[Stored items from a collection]
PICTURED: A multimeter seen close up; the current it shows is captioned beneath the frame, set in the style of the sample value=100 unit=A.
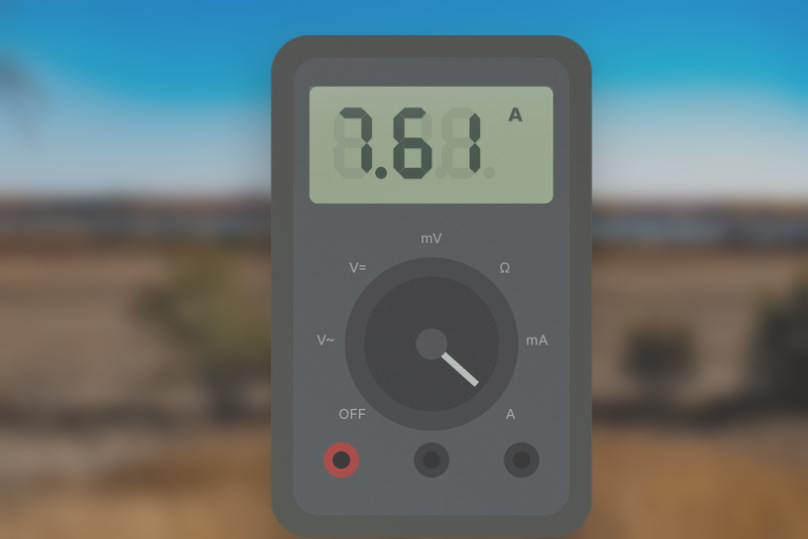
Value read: value=7.61 unit=A
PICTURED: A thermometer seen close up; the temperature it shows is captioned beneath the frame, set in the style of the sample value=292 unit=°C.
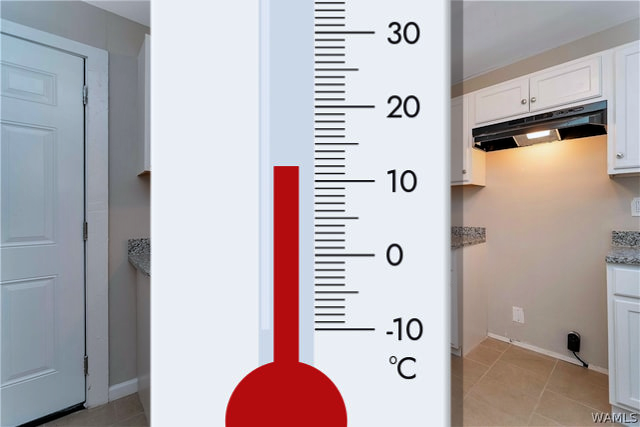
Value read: value=12 unit=°C
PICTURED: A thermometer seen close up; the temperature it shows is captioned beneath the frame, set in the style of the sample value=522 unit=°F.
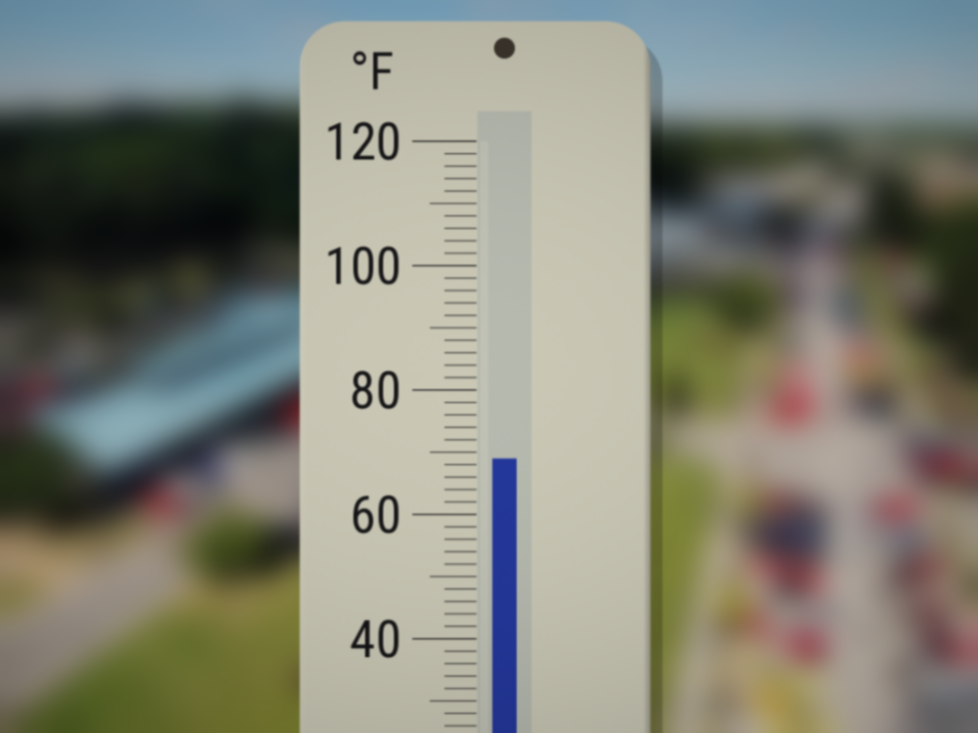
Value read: value=69 unit=°F
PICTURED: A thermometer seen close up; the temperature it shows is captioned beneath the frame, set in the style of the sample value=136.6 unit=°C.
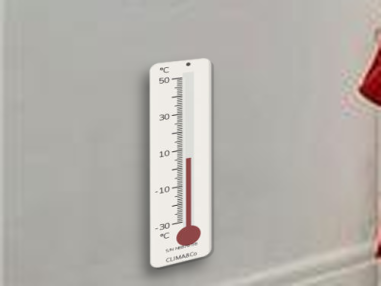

(WHAT IS BEING ASKED)
Rewrite all the records above, swapping "captioned beneath" for "labeled below" wherever it appears and leaving everything else unchanged. Omit the pictures from your answer.

(ANSWER BOX)
PICTURED: A multimeter seen close up; the current it shows is labeled below the frame, set in the style of the sample value=100 unit=A.
Value read: value=7.61 unit=A
PICTURED: A thermometer seen close up; the temperature it shows is labeled below the frame, set in the style of the sample value=292 unit=°C.
Value read: value=12 unit=°C
PICTURED: A thermometer seen close up; the temperature it shows is labeled below the frame, set in the style of the sample value=522 unit=°F.
Value read: value=69 unit=°F
PICTURED: A thermometer seen close up; the temperature it shows is labeled below the frame, set in the style of the sample value=136.6 unit=°C.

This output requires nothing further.